» **EXERCICES**:
1. D'après le texte sur la protection du logiciel, de quoi l'utilisateur veut-il avant tout être certain ?
2. Poursuivez le texte sur la protection du logiciel après sa dernière phrase.

» **DOCUMENT**:
Pourtant, le logiciel est peu ou mal protégé, ce qui se comprend car il faut bien dire que le logiciel est un drôle d'oiseau : pour commencer, il est immatériel. Pris séparément, il est totalement inutile, il suffit de regarder une disquette dans les yeux pour s'en apercevoir. Le logiciel est totalement dépendant de son environnement : à titre d'illustration, le code source d'un logiciel développé pour un environnement Unix pour un type de matériel donné ne sera que de peu d'utilité si on entend l'utiliser sur un mainframe muni d'un système d'exploitation propriétaire.

Il existe néanmoins des moyens très efficaces pour protéger son patrimoine logiciel, mais encore faut-il prendre conscience d'un certain nombre de principes, que nous allons développer, si l'on nous permet ce raccourci, en deux temps et trois mouvements :

La protection du logiciel :

- deux situations
- trois usages
- deux méthodes

Deux situations

Le logiciel peut s'apprécier selon deux perspectives différentes, selon qu'on est dans la position de celui qui l'utilise ou dans la position de celui qui le développe.

Ce qui importe à l'utilisateur est d'être certain qu'il pourra toujours utiliser un logiciel dont il détient la licence, même si l'éditeur disparaît ou change de métier. De plus en plus, les entreprises sont dépendantes de logiciels de gestion structurants, dont l'implémentation est coûteuse tant en terme de prix d'acquisition que d'organisation et d'appropriation par le personnel. Changer au bout de deux ans son logiciel de gestion de ressources humaines alors qu'on avait planifié de le garder au moins dix ans est une opération à laquelle aucun manager n'a envie d'être confronté.

» **DONNÉES FOURNIES**:
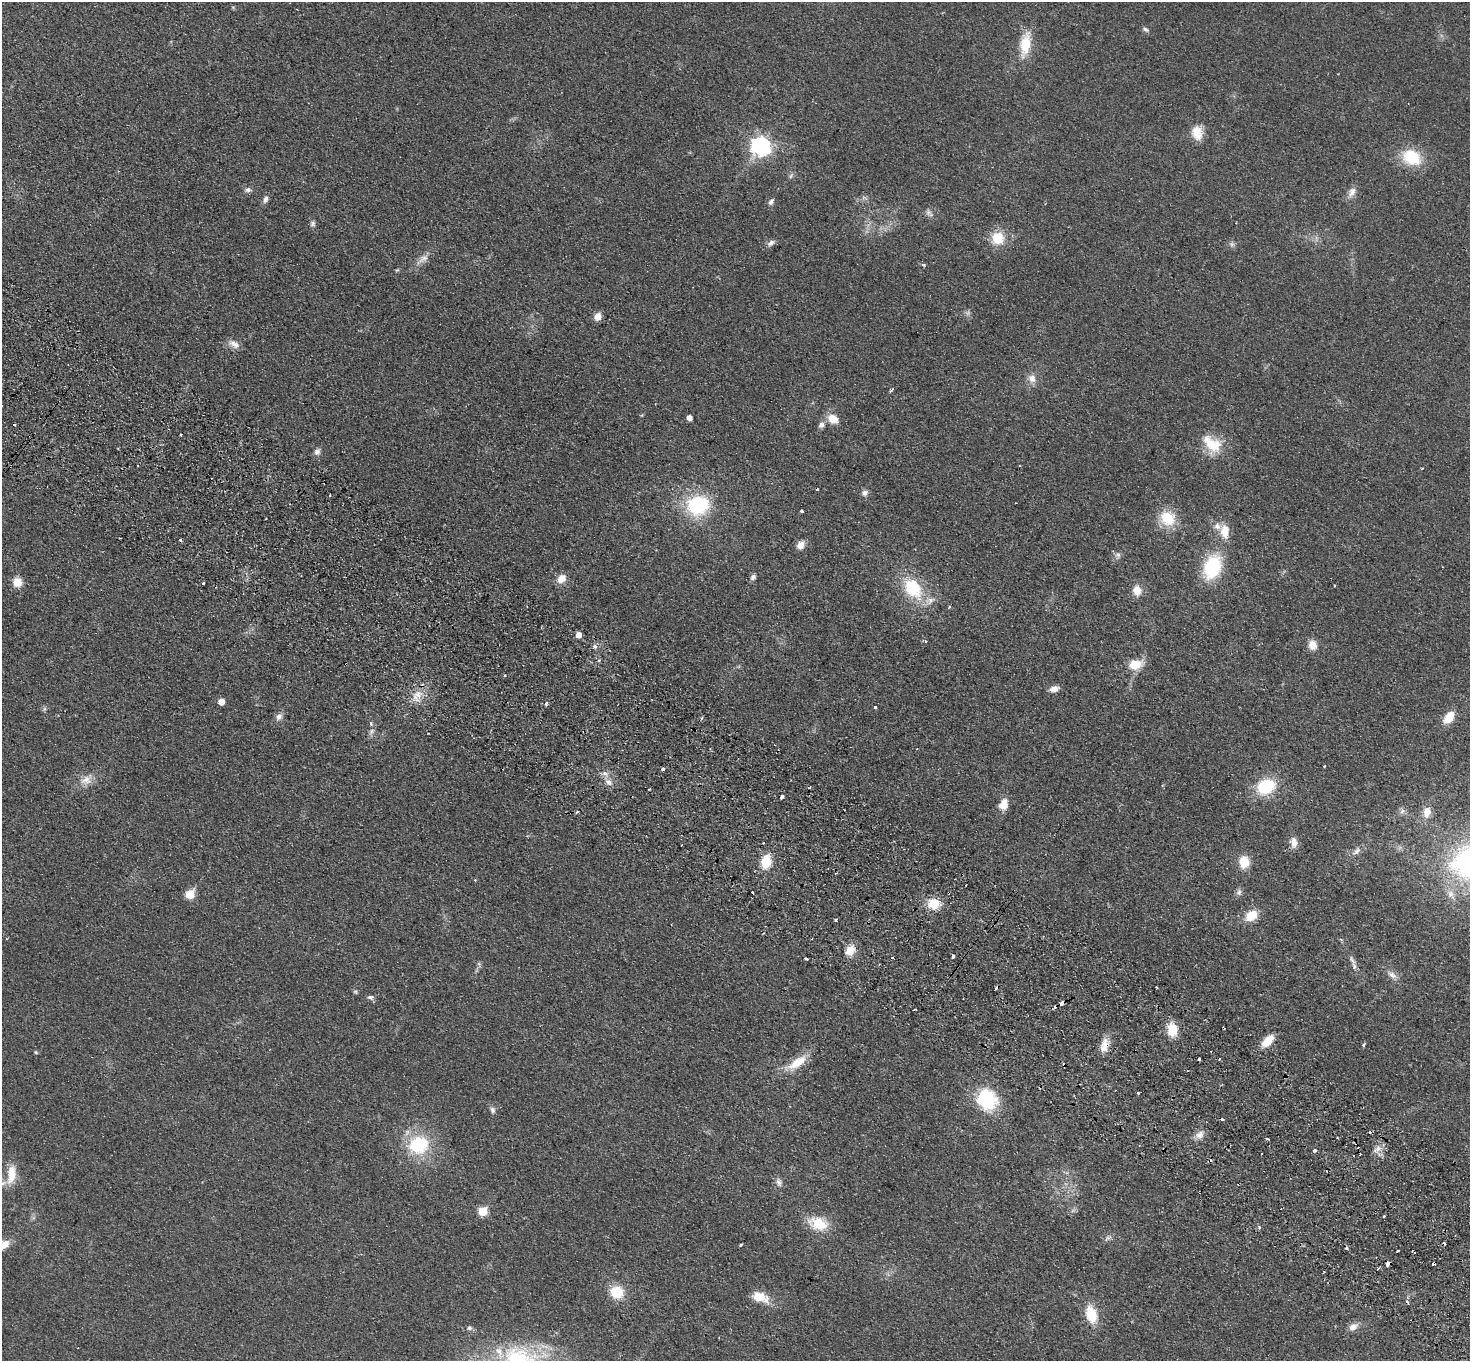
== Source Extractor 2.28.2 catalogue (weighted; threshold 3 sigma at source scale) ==
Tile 6 of 4 x 4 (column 2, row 2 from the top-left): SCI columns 1504-2971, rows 2921-4279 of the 5942 x 5980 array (HDU 1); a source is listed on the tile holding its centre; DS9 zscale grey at full resolution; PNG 1472 x 1363 px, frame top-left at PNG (2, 2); no overlay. Shown black and unused: <1% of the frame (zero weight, under 2 of 3 exposures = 3% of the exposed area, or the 3 px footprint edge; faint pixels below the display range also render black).
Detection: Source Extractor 2.28.2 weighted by HDU 2 'WHT'; one run over the whole footprint, this tile lists its part. Background 0.0876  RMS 0.0099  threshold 0.0445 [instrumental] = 3 sigma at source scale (4.5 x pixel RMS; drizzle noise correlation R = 1.50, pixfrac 1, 0.05/0.05 arcsec/px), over >= 5 px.
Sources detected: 154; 2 too faint to see at this stretch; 20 cosmic-ray / hot-pixel residue — not listed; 6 inside a brighter listed object's ellipse — not listed separately; the other 126 listed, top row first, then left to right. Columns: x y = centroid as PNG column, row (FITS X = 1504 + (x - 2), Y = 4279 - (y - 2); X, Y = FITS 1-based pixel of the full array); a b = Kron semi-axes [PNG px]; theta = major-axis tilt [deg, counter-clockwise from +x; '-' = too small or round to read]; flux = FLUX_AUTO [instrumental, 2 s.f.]
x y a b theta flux
1145 29 9 5 -26 2.4
1025 44 28 11 80 28
1197 133 18 13 -89 14
761 146 8 8 - 330
1411 157 19 15 -27 40
791 175 9 5 63 2.3
248 190 10 6 9 3
1352 192 16 9 61 6.5
265 199 10 6 70 3.4
771 202 9 6 55 3.3
929 213 11 7 -47 3.8
313 223 8 6 65 2.5
998 238 14 14 - 23
771 243 11 7 36 3.8
1232 244 6 6 - 2.4
423 259 20 8 38 8.1
923 265 6 4 -23 1.7
598 316 7 6 - 9.1
234 344 16 8 -26 6.9
1032 378 12 11 - 7.7
892 390 5 3 - 2.5
689 418 5 5 - 5
833 419 11 9 -33 15
14 425 3 2 - 0.9
821 425 8 7 - 4.1
181 434 3 3 - 1.6
1212 445 23 19 -38 27
317 452 9 8 - 3.9
1422 468 4 3 - 0.97
817 490 3 2 - 2.2
865 493 9 7 41 3.8
330 495 3 2 - 1.6
697 505 24 20 15 70
802 511 3 3 - 2.1
1168 518 16 13 -34 32
1225 531 15 10 -85 15
801 545 10 7 52 8.1
1118 555 8 7 - 3.3
1212 567 23 16 65 62
753 577 7 6 - 2.9
561 578 10 8 41 11
17 582 11 11 - 10
203 583 3 3 - 3
1335 586 3 3 - 0.99
913 588 26 18 -52 50
1137 590 12 10 -89 11
949 607 4 4 - 1.3
578 635 5 5 - 7
925 641 5 3 - 1.1
1312 645 12 10 -81 9.5
595 646 3 3 - 16
1135 664 18 11 11 17
504 676 3 3 - 3.9
1054 689 11 7 12 6.4
417 696 20 11 58 14
221 702 5 5 - 10
546 703 4 3 - 2.8
875 707 3 3 - 4.6
44 709 6 5 - 1.7
279 717 10 8 37 4.6
1449 717 13 8 52 18
702 718 3 3 - 2.7
371 724 8 4 -64 1.9
371 731 9 6 64 3.1
1324 766 3 2 - 0.98
663 770 4 3 - 9
86 780 19 12 38 12
609 782 11 8 -35 5.8
1266 786 18 13 23 48
782 797 4 3 - 8.5
1003 804 12 10 59 11
1402 811 8 7 - 3.2
1427 812 17 11 79 9.8
1294 842 13 8 -84 7.3
1356 851 15 7 47 5.4
766 862 12 9 75 25
1244 862 13 11 -80 18
1469 863 42 39 2 190
475 880 4 4 - 0.75
1239 892 10 7 62 3.2
190 894 6 5 - 36
934 903 14 12 0 19
1251 915 13 10 35 18
836 920 3 3 - 1.9
850 950 14 10 51 12
953 956 3 3 - 16
892 958 3 2 - 1.1
806 959 4 3 - 2.9
1352 960 15 5 -61 4.6
1392 975 15 7 -34 6
1156 988 3 2 - 1.2
355 992 6 5 - 1.5
370 997 9 6 -5 2.8
1061 1003 4 3 - 6.6
1172 1029 13 9 -90 21
1268 1041 13 8 46 19
1105 1044 15 11 88 10
1364 1045 4 3 - 1.7
36 1052 5 4 - 1.2
1199 1059 3 3 - 17
797 1063 27 10 32 22
1139 1093 3 2 - 1.6
987 1099 24 20 -54 61
492 1110 9 6 -70 3.2
1199 1135 12 10 27 6.8
418 1145 21 17 17 62
1377 1149 13 6 45 6
1314 1151 3 3 - 6.2
11 1174 25 10 83 17
779 1182 11 6 -71 3.9
482 1211 6 6 - 35
1384 1216 3 2 - 1.4
818 1224 23 14 -17 26
1108 1238 12 5 36 3
4 1245 16 9 40 9.1
740 1245 3 2 - 1.4
1398 1250 3 2 - 1.1
1434 1263 4 3 - 7.5
1387 1264 5 3 - 12
1378 1269 4 3 - 1.2
616 1292 14 13 - 26
760 1297 21 11 -17 18
1091 1314 19 12 -74 26
1353 1327 13 8 33 6.6
469 1328 7 6 - 2.6
518 1357 53 28 -1 90
Overlapping masked pixels (flux is a lower limit): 4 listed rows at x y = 1061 1003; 1105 1044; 1434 1263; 1387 1264
Isophote crosses this tile's border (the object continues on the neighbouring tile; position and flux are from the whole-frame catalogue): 3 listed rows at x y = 1469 863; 4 1245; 518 1357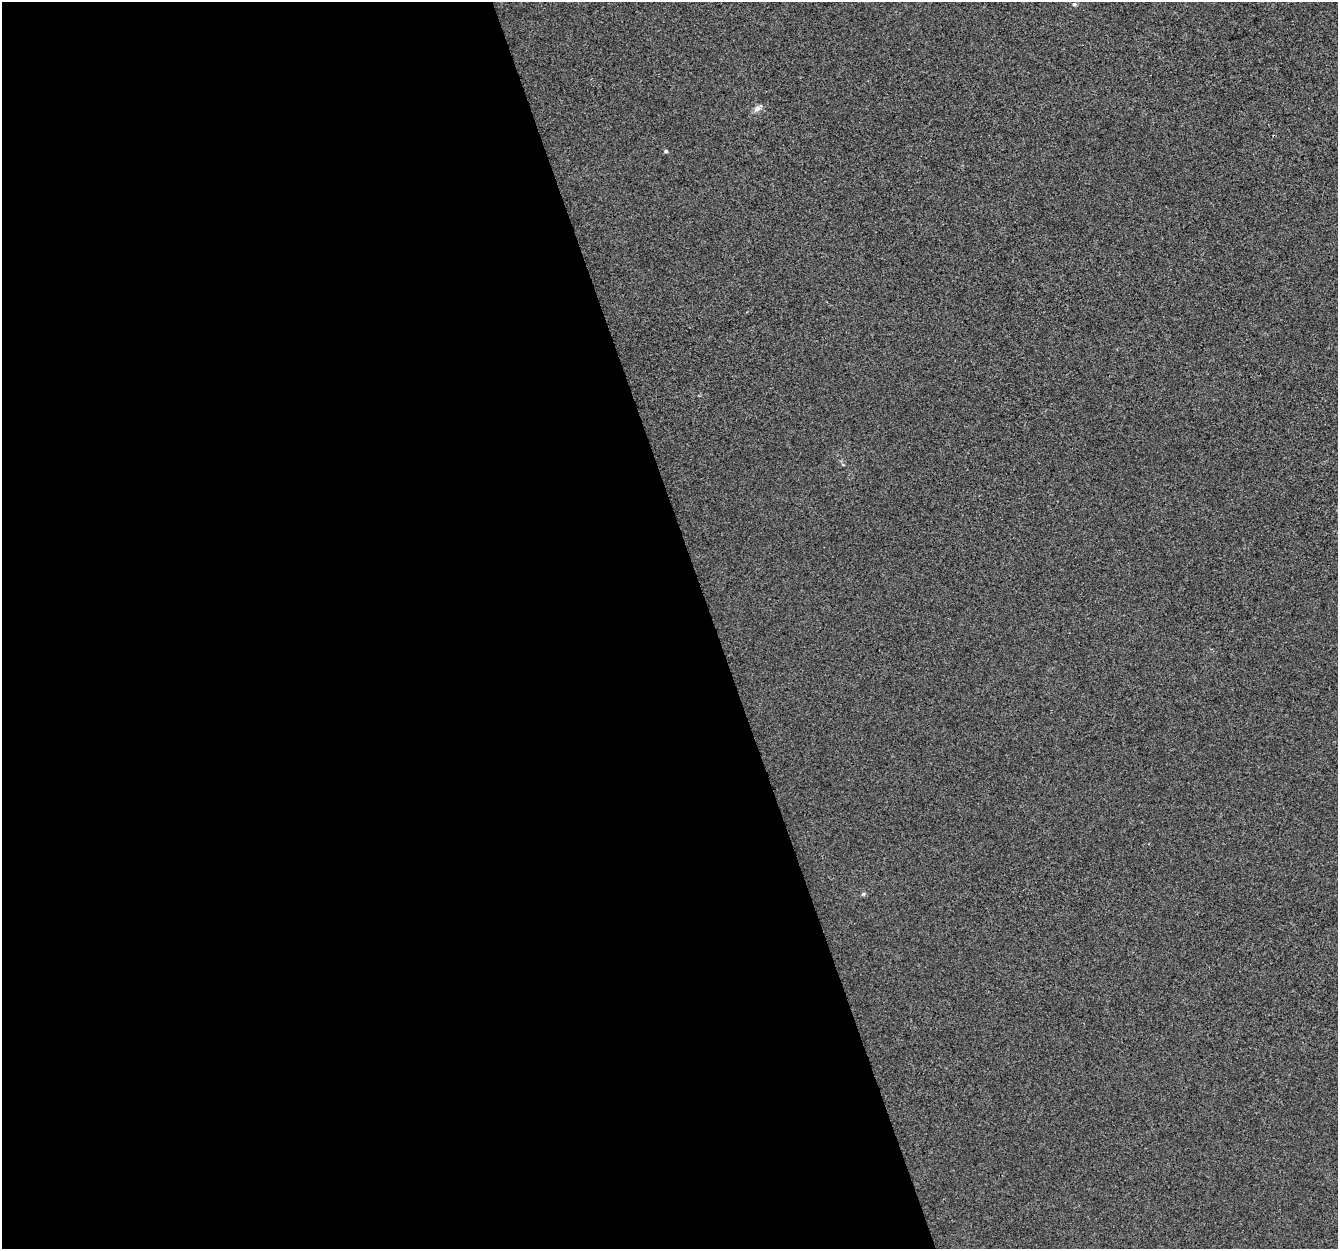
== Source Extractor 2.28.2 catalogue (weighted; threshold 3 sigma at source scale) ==
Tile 9 of 4 x 4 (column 1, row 3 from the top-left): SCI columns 1-1336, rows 1362-2608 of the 5344 x 5163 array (HDU 1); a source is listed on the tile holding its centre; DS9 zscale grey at full resolution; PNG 1340 x 1251 px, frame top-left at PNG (2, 2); no overlay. Shown black and unused: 53% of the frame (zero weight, under 2 of 3 exposures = <1% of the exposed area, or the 3 px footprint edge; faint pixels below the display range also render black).
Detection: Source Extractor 2.28.2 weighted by HDU 2 'WHT'; one run over the whole footprint, this tile lists its part. Background 1.29e-04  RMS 0.0056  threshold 0.0253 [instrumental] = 3 sigma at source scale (4.5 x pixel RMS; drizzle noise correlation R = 1.50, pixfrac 1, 0.0396/0.0396 arcsec/px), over >= 5 px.
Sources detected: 4; all 4 listed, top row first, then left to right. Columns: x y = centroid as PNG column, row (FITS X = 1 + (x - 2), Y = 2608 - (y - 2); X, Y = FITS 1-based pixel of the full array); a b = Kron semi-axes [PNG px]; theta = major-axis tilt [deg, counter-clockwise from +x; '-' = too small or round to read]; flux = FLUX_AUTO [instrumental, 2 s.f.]
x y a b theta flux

» **RÉPONSES ATTENDUES**:
1. De pouvoir toujours utiliser un logiciel dont il détient la licence, même si l'éditeur disparaît ou change de métier.

2.
Dès lors, l'entreprise utilisant un logiciel considéré comme structurant et stratégique devra s'assurer qu'en cas de défaillance de l'éditeur, elle dispose des éléments nécessaires pour assurer, ou plutôt faire assurer, les opérations de support et de maintenance. On l'aura compris, disposer en ce cas d'une simple disquette contenant le logiciel source ne sera que de peu de secours, si l'on n'a pas accès à la documentation de conception et que l'on ne sait pas sur quel environnement matériel et système le compiler pour obtenir un exécutable.

Ce qui importe au créateur de logiciel est de disposer de preuves d'antériorité suffisamment crédibles pour pouvoir prouver sa "paternité" sur le logiciel en cas de situation de contrefaçon, que ce soit en défense ou en demande. En défense, il devra prouver qu'il est le véritable créateur du logiciel si un tiers exploite ou commercialise une version contrefaisante ; en sens inverse, il doit pouvoir prouver qu'il est l'unique développeur du logiciel si une action en contrefaçon est intentée contre lui.

Pour se faire, il aura dû constituer des preuves de sa "paternité", qui sont d'ordre purement privées puisque, contrairement à la marque ou au brevet, le logiciel ne fait pas l'objet d'un dépôt officiel. Une telle preuve pourra être constituée par le dépôt du seul code source chez un tiers ; elle pourra aussi, et constituera alors une présomption plus convaincante de la paternité du déposant, être constituée par un dépôt complet (source + documentation de conception + environnement de développement), tenu régulièrement à jour.

Trois usages
La protection du logiciel au moyen d'un dépôt répond à trois usages, les deux premiers d'inférant directement des éléments que nous venons d'aborder.

- Le premier usage est celui qui consiste à pallier la défaillance d'un éditeur, en disposant de suffisamment d'éléments pertinents sur l'environnement de production et d'exploitation du logiciel pour en faire reprendre la maintenance et le support par un tiers spécialisé :

- Le second usage correspond à la constitution de preuves sur la paternité d'un logiciel, et cet usage correspond typiquement au besoin des éditeurs (qui vivent de leurs droits sur le logiciel). Mais il répond aussi au besoin de toutes les sociétés qui développent des logiciels spécifiques adaptés à leur métier et qui constituent un véritable avantage concurrentiel sur lequel elles veulent assurer leurs droits.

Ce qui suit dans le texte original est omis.